__What you should do__.
Write out a word-for-word repetition of the lines that come before the line containing "hfov=77.8deg." in the listing below, along with that line itself, omitting pictures.

═════ Data provided ═════

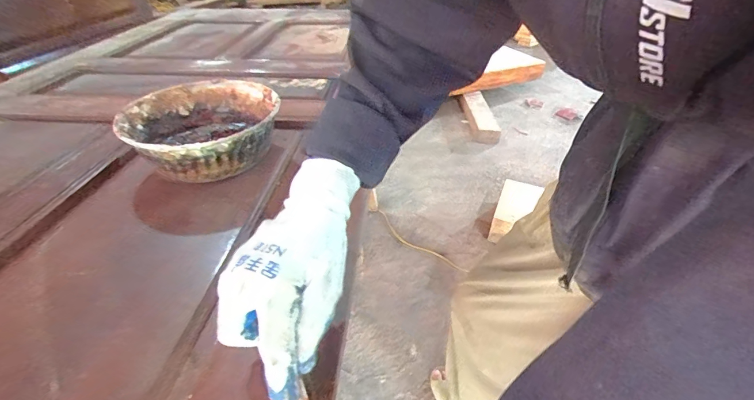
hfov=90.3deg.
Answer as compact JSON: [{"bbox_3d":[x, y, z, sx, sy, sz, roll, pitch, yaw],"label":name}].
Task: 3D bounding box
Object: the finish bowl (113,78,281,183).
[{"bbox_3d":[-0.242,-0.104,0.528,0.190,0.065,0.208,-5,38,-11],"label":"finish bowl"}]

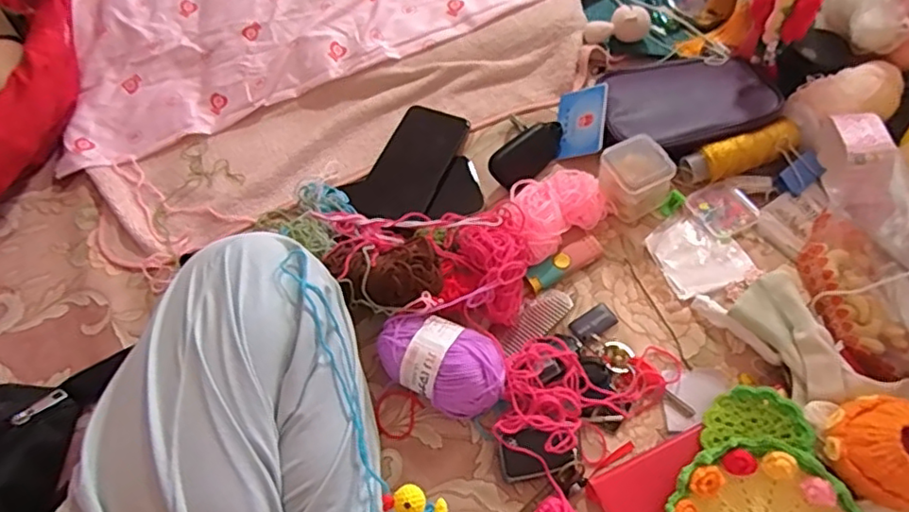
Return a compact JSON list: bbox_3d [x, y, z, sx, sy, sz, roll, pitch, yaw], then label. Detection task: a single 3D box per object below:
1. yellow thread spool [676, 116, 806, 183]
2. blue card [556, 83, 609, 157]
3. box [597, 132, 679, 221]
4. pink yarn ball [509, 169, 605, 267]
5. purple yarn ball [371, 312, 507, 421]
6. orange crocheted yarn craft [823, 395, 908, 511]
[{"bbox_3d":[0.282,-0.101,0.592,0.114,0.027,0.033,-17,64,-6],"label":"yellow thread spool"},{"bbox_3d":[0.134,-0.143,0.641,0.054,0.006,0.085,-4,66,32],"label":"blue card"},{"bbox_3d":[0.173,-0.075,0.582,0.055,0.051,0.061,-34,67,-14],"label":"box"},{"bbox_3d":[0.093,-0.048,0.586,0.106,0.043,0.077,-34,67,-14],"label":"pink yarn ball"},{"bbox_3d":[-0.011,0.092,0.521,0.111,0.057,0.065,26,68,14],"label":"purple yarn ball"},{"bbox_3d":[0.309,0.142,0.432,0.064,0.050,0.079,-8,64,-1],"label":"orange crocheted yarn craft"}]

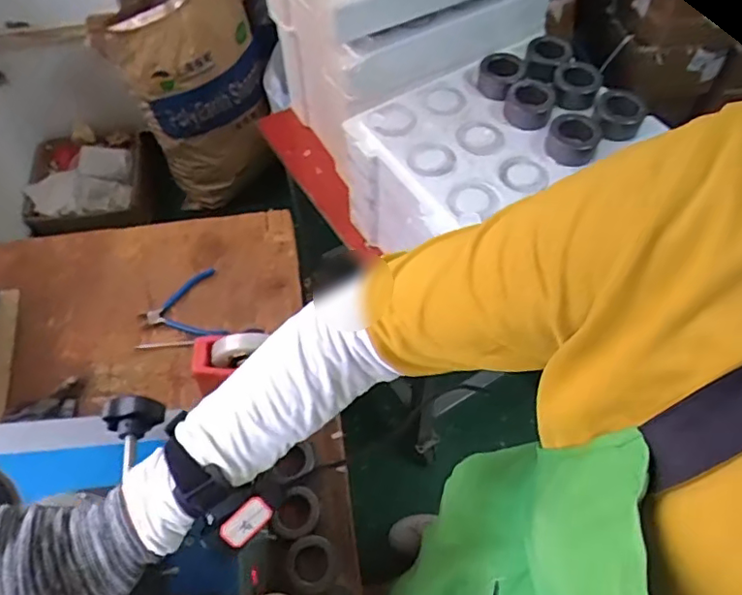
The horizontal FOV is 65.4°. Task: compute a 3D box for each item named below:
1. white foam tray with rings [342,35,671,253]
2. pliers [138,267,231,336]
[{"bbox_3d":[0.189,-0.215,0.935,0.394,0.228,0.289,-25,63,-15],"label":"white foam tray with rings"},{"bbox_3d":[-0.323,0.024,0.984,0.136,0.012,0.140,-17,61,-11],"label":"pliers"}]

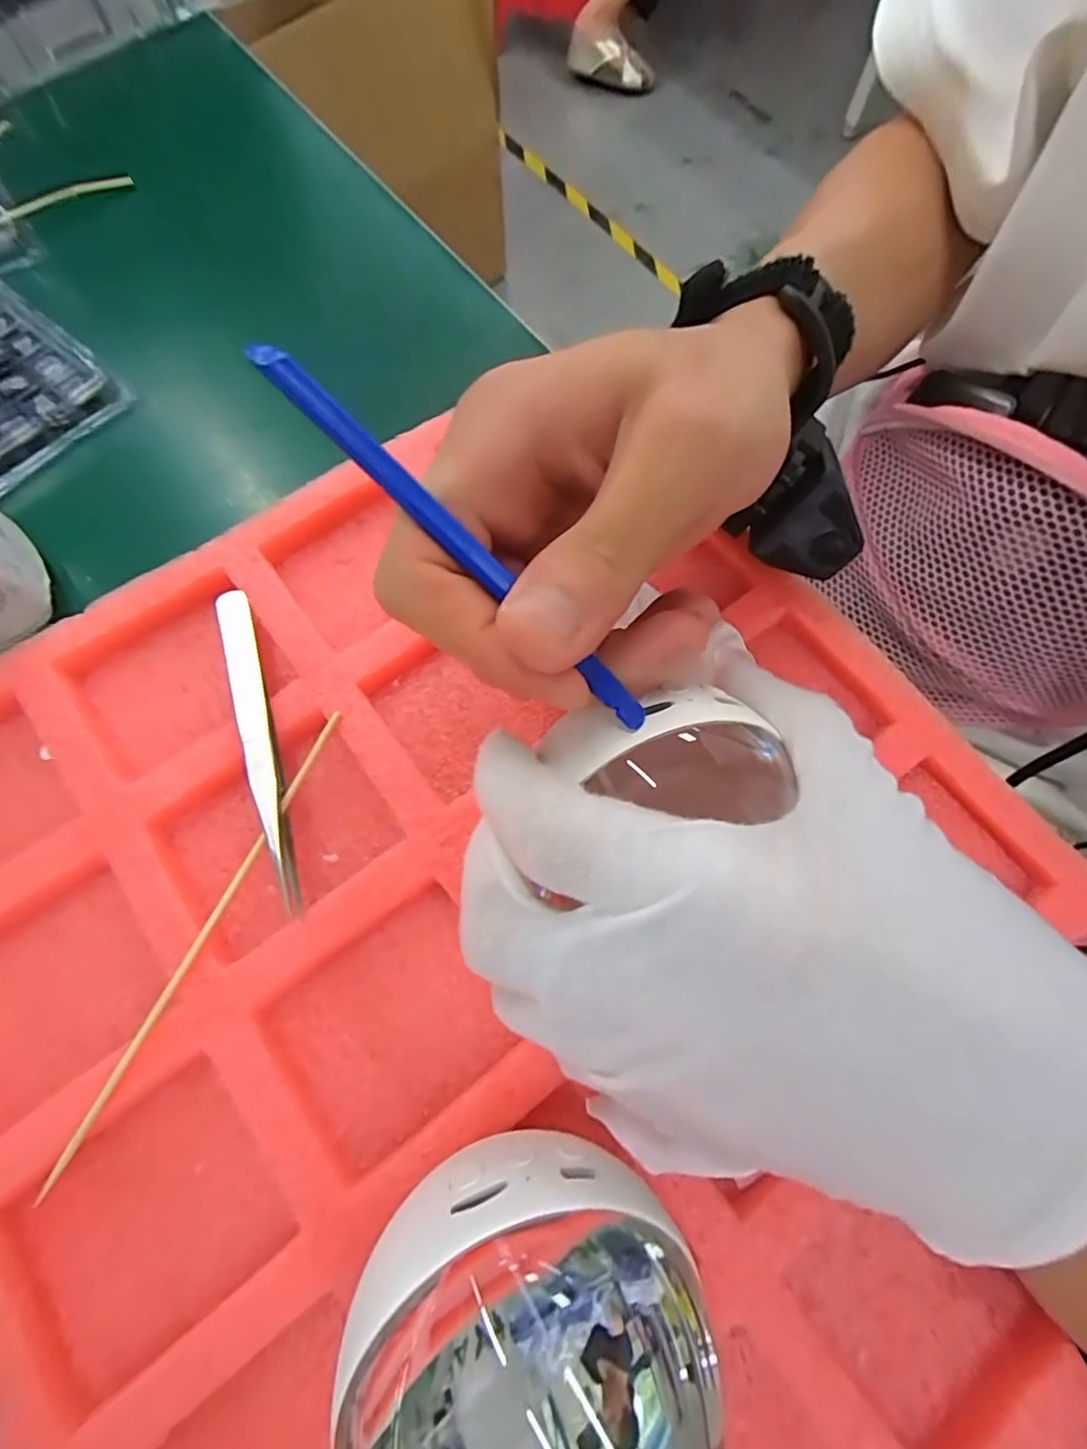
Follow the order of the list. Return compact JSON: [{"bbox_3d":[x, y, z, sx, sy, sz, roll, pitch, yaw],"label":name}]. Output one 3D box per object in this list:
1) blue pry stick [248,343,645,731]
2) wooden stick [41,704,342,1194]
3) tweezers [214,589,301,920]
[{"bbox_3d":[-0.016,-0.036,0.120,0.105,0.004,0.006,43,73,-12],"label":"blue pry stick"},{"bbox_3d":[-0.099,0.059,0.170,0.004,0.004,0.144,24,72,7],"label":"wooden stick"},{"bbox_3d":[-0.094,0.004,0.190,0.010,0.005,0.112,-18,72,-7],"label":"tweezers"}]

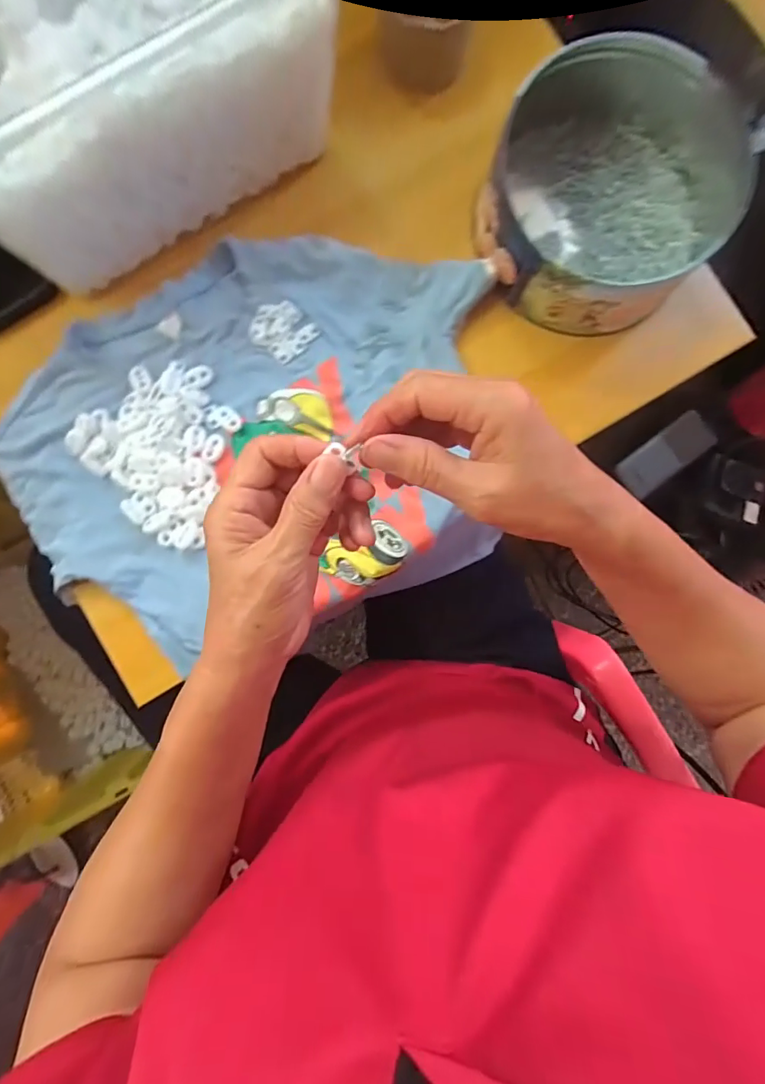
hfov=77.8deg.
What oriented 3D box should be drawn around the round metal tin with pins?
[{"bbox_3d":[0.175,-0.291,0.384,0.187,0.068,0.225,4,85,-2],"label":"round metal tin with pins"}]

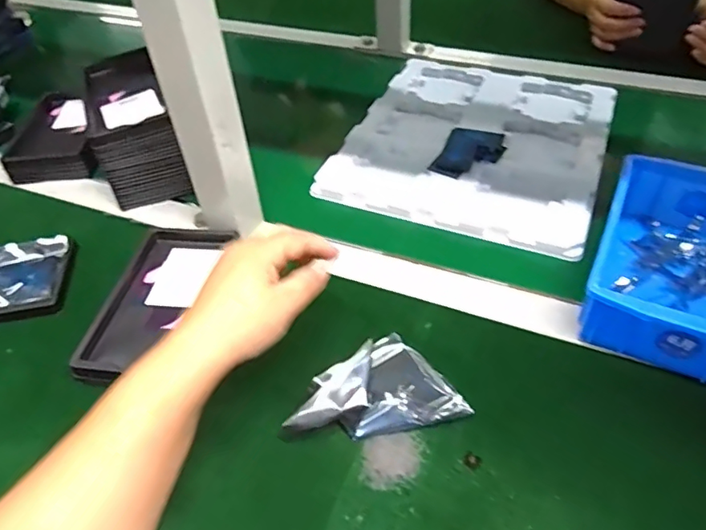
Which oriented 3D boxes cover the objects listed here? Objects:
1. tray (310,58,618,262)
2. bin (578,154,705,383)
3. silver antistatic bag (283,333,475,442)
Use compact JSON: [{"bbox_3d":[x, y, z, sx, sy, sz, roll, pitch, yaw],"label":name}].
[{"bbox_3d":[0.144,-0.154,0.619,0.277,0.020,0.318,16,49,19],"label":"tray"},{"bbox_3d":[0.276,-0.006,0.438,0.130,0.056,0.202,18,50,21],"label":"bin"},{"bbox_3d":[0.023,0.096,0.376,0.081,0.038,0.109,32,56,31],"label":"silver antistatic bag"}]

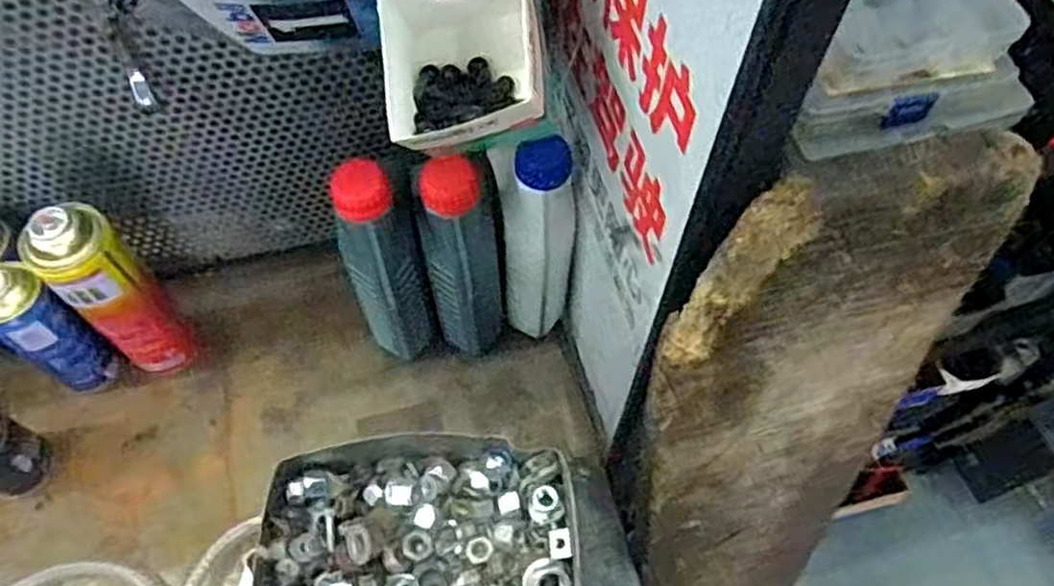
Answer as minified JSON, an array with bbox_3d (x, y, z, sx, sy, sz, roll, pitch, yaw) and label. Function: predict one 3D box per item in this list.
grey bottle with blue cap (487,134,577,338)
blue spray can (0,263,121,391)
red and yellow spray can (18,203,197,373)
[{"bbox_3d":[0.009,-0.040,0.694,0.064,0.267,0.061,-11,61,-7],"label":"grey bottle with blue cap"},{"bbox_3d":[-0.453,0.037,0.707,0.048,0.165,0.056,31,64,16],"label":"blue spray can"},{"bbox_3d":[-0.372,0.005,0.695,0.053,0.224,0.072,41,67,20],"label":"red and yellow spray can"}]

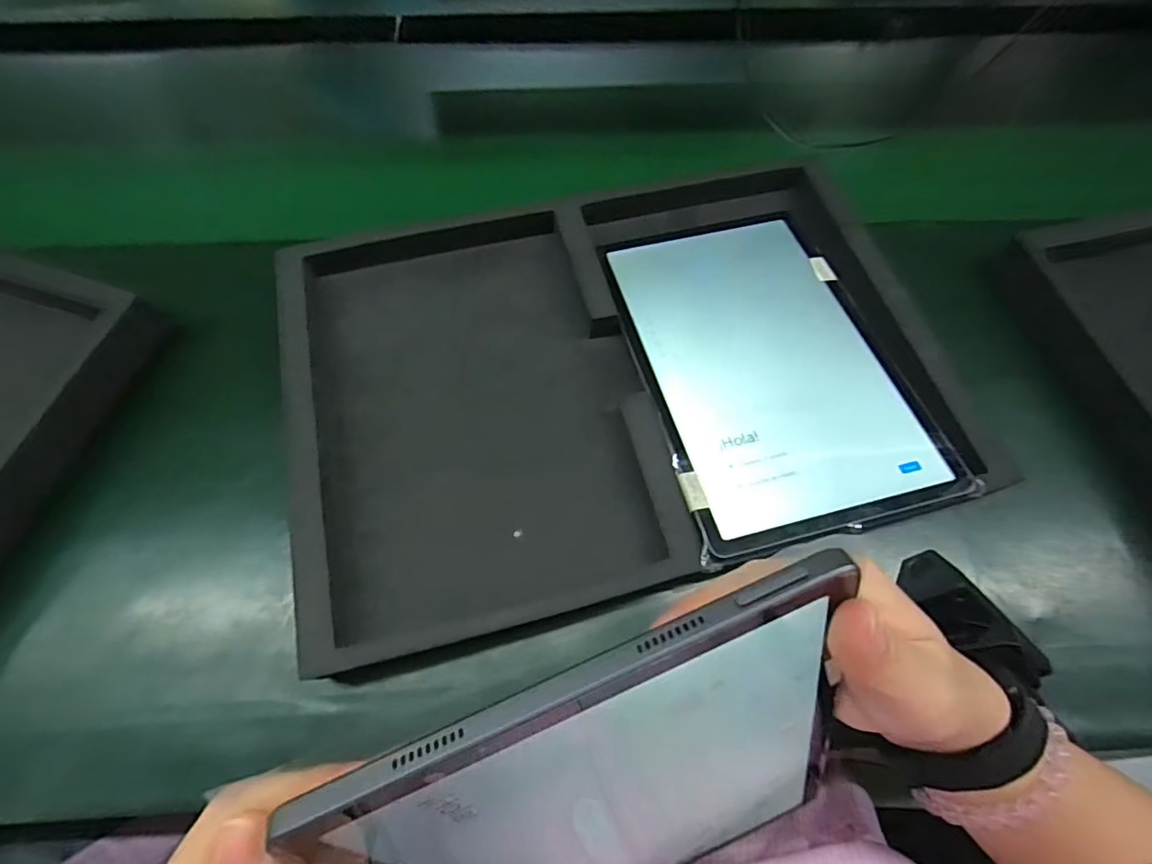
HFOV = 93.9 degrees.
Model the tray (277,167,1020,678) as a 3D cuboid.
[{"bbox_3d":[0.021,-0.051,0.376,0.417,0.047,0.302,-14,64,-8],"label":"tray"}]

═════

__Task answer__.
hfov=90.3deg.
Answer as compact JSON: [{"bbox_3d":[x, y, z, sx, sy, sz, roll, pitch, yaw],"label":name}].
Task: 3D bounding box
Object: the finish bowl (113,78,281,183).
[{"bbox_3d":[-0.242,-0.104,0.528,0.190,0.065,0.208,-5,38,-11],"label":"finish bowl"}]

Return a compact JSON list: bbox_3d [x, y, z, sx, sy, sz, roll, pitch, yaw], then label. Detection task: a single 3D box per object below:
1. yellow thread spool [676, 116, 806, 183]
2. blue card [556, 83, 609, 157]
3. box [597, 132, 679, 221]
4. pink yarn ball [509, 169, 605, 267]
5. purple yarn ball [371, 312, 507, 421]
6. orange crocheted yarn craft [823, 395, 908, 511]
[{"bbox_3d":[0.282,-0.101,0.592,0.114,0.027,0.033,-17,64,-6],"label":"yellow thread spool"},{"bbox_3d":[0.134,-0.143,0.641,0.054,0.006,0.085,-4,66,32],"label":"blue card"},{"bbox_3d":[0.173,-0.075,0.582,0.055,0.051,0.061,-34,67,-14],"label":"box"},{"bbox_3d":[0.093,-0.048,0.586,0.106,0.043,0.077,-34,67,-14],"label":"pink yarn ball"},{"bbox_3d":[-0.011,0.092,0.521,0.111,0.057,0.065,26,68,14],"label":"purple yarn ball"},{"bbox_3d":[0.309,0.142,0.432,0.064,0.050,0.079,-8,64,-1],"label":"orange crocheted yarn craft"}]

The horizontal FOV is 65.4°. Task: compute a 3D box for each item named below:
1. white foam tray with rings [342,35,671,253]
2. pliers [138,267,231,336]
[{"bbox_3d":[0.189,-0.215,0.935,0.394,0.228,0.289,-25,63,-15],"label":"white foam tray with rings"},{"bbox_3d":[-0.323,0.024,0.984,0.136,0.012,0.140,-17,61,-11],"label":"pliers"}]

Follow the order of the list. Return compact JSON: [{"bbox_3d":[x, y, z, sx, sy, sz, roll, pitch, yaw],"label":name}]. Output one 3D box per object in this list:
1) blue pry stick [248,343,645,731]
2) wooden stick [41,704,342,1194]
3) tweezers [214,589,301,920]
[{"bbox_3d":[-0.016,-0.036,0.120,0.105,0.004,0.006,43,73,-12],"label":"blue pry stick"},{"bbox_3d":[-0.099,0.059,0.170,0.004,0.004,0.144,24,72,7],"label":"wooden stick"},{"bbox_3d":[-0.094,0.004,0.190,0.010,0.005,0.112,-18,72,-7],"label":"tweezers"}]

hfov=77.8deg.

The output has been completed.